In contrast to the high praise heaped upon these theologians, jurists, and preachers, the lower clergy from the countryside and Sufi impostors (in particular a group of female devotees) are severely chastised, though the latter are clearly distinguished from the true seekers of the mystical path. Of special interest is Sanāʾi’s description of the literary scene, which he ironically calls “the world of the soul” (ʿĀlam-e ruḥ). This section culminates in the depiction of a banquet attended by poets, among whom praise and satire are distributed evenhandedly. The names of most of these poets are not recorded elsewhere, with the exception of the ʿAlid poet Šaraf-al-Din Moḥammad Nāṣer, whom Sanāʾi singles out reverently as “a candle amongst the descendants of the Prophet.” Sanāʾi wrote a panegyric to him; and a qaṣida by Moḥammad Nāṣer himself is cited in ʿAwfi’s anthology Lobāb al-albāb (II, pp. 267-70; see also de Bruijn, p. 56; de Blois, V, pp. 420-21). The lines containing the name of the well-known poet ʿOṯmān Moḵtāri of Ghazna (d. after 1119) occurring in the printed text, is undoubtedly a spurious insertion (cf. Maṯnavihā-ye ḥakim Sanāʾi, pp. 168-69). Many of these minor poets were probably Sanāʾi’s professional rivals during the early stages of his career. Following this sketch, Sanāʾi relates his perilous journey north over the Hindu Kush and the problems he encounters in this new environment in search of a suitable patron until he eventually encounters a certain ʿAbd-al-Ḥamid, an otherwise unknown figure, to whom the poem is finally addressed.
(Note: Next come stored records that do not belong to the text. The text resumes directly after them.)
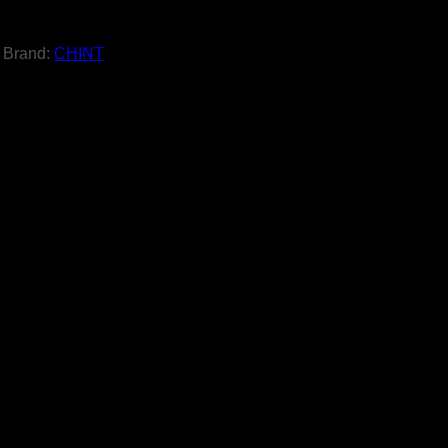
Brand:
CHINT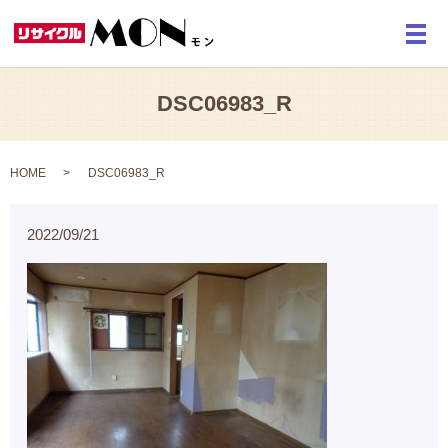
メ
DSC06983_R
HOME
DSC06983_R
2022/09/21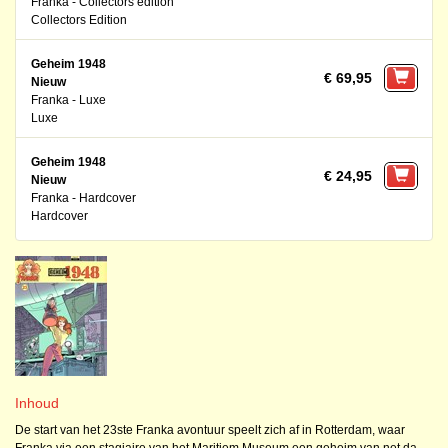
Franka - Collectors edition
Collectors Edition
Geheim 1948
€ 69,95
Nieuw
Franka - Luxe
Luxe
Geheim 1948
€ 24,95
Nieuw
Franka - Hardcover
Hardcover
Inhoud
De start van het 23ste Franka avontuur speelt zich af in Rotterdam, waar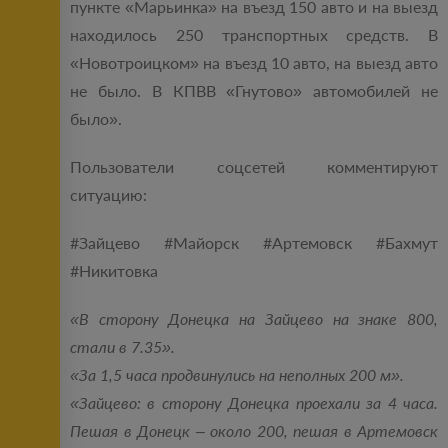
пункте «Марьинка» на въезд 150 авто и на выезд
находилось 250 транспортных средств. В
«Новотроицком» на въезд 10 авто, на выезд авто
не было. В КПВВ «Гнутово» автомобилей не
было».
Пользователи соцсетей комментируют
ситуацию:
#Зайцево #Майорск #Артемовск #Бахмут
#Никитовка
«В сторону Донецка на Зайцево на знаке 800,
стали в 7.35».
«За 1,5 часа продвинулись на неполных 200 м».
«Зайцево: в сторону Донецка проехали за 4 часа.
Пешая в Донецк – около 200, пешая в Артемовск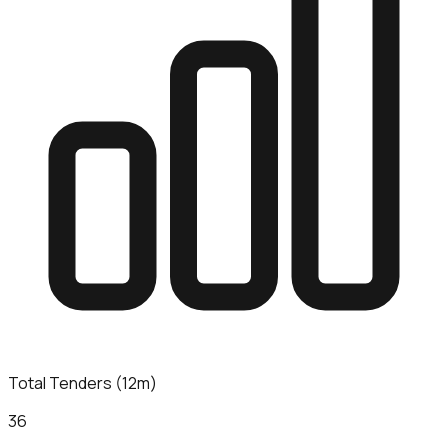
Total Tenders (12m)
36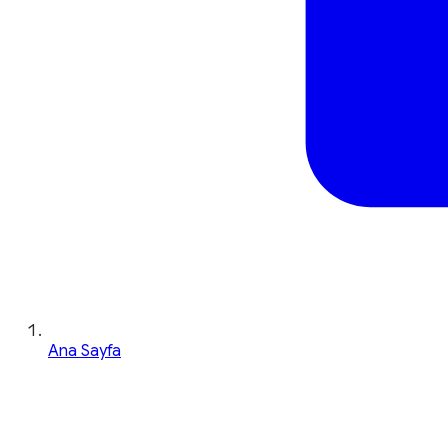
Ana Sayfa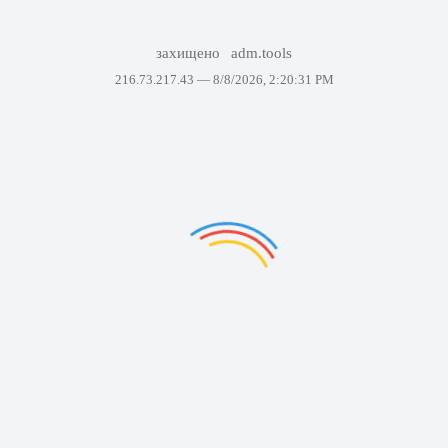
захищено
adm.tools
216.73.217.43 —
8/8/2026, 2:20:31 PM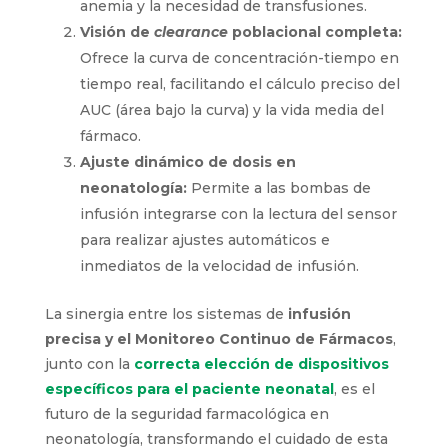
anemia y la necesidad de transfusiones.
Visión de
clearance
poblacional completa:
Ofrece la curva de concentración-tiempo en
tiempo real, facilitando el cálculo preciso del
AUC (área bajo la curva) y la vida media del
fármaco.
Ajuste dinámico de dosis en
neonatología:
Permite a las bombas de
infusión integrarse con la lectura del sensor
para realizar ajustes automáticos e
inmediatos de la velocidad de infusión.
La sinergia entre los sistemas de
infusión
precisa y el Monitoreo Continuo de Fármacos
,
junto con la
correcta elección de dispositivos
específicos para el paciente neonatal
, es el
futuro de la seguridad farmacológica en
neonatología, transformando el cuidado de esta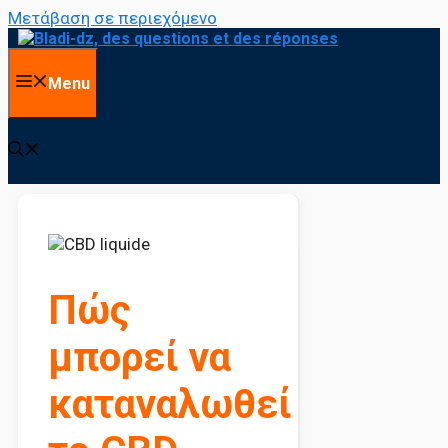
Μετάβαση σε περιεχόμενο
Menu
Πώς
μπορεί να
καταναλωθεί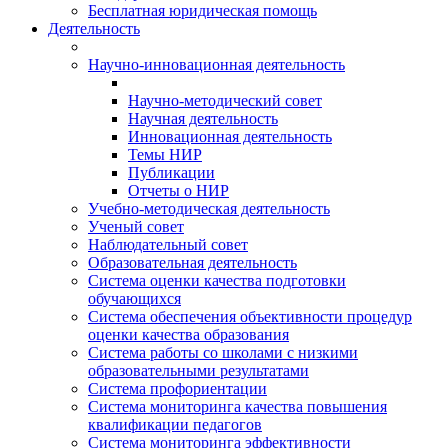
Бесплатная юридическая помощь
Деятельность
Научно-инновационная деятельность
Научно-методический совет
Научная деятельность
Инновационная деятельность
Темы НИР
Публикации
Отчеты о НИР
Учебно-методическая деятельность
Ученый совет
Наблюдательный совет
Образовательная деятельность
Система оценки качества подготовки
обучающихся
Система обеспечения объективности процедур
оценки качества образования
Система работы со школами с низкими
образовательными результатами
Система профориентации
Система мониторинга качества повышения
квалификации педагогов
Система мониторинга эффективности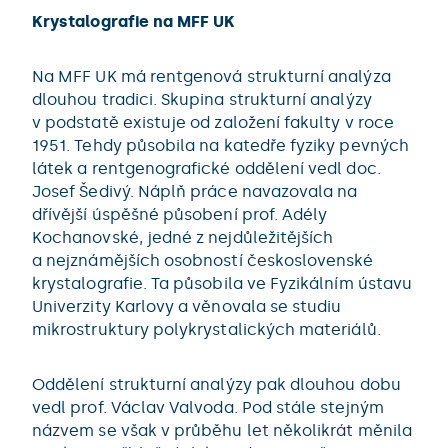
Krystalografie na MFF UK
Na MFF UK má rentgenová strukturní analýza
dlouhou tradici. Skupina strukturní analýzy
v podstatě existuje od založení fakulty v roce
1951. Tehdy působila na katedře fyziky pevných
látek a rentgenografické oddělení vedl doc.
Josef Šedivý. Náplň práce navazovala na
dřívější úspěšné působení prof. Adély
Kochanovské, jedné z nejdůležitějších
a nejznámějších osobností československé
krystalografie. Ta působila ve Fyzikálním ústavu
Univerzity Karlovy a věnovala se studiu
mikrostruktury polykrystalických materiálů.
Oddělení strukturní analýzy pak dlouhou dobu
vedl prof. Václav Valvoda. Pod stále stejným
názvem se však v průběhu let několikrát měnila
The length of the Kār-nāma-ye Balḵ varies substantially in the different manuscripts containing Sanāʾi’s poems. As no critical edition of the text has yet been established, the number of lines cannot be given exactly. The oldest extant copy, preserved in the Istanbul manuscript Bağdatlı Vehbi (No. 1672, dated 552/1157), has 433 lines, which is probably close to the original length. In spite of its brevity, the poem can be regarded as a significant specimen of topical poetry offering an interesting view of a medieval court poet at the outset of his career, as well as providing, more specifically, a key document for the biography of Sanāʾi himself.

Bibliography:

Moḥammad ʿAwfi, Lobāb al-albāb, 2 vols., ed. E. G. Browne and M. Qazvini, London and Leiden, 1903-6.

François de Blois, Persian Literature. A Bio-bibliographical Survey V, London, 1994.

J. T. P. de Bruijn, Of Piety and Poetry: The Interaction of Religion and Literature in the Life and Works of Hakim Sanaʾi of Ghazna, Leiden, 1983.

Ḥakim Majdud b.  Ādam Sanāʾi, Maṯnavihā-ye ḥakim Sanāʾi, ed. Moḥammad-Taqi Modarres Rażawi, Tehran, 1969, pp. 142-78 (unsatisfactory critical edition).

Idem, Kolliyāt-e ašʿār, Kabul, 1978, pp. 256-76 (facsimile ed. of an old MS in the Kabul Museum).

Masʿud-e Saʿd, Divān, ed. Mehdi Nuriān, 2 vols., Isfahan, 1985.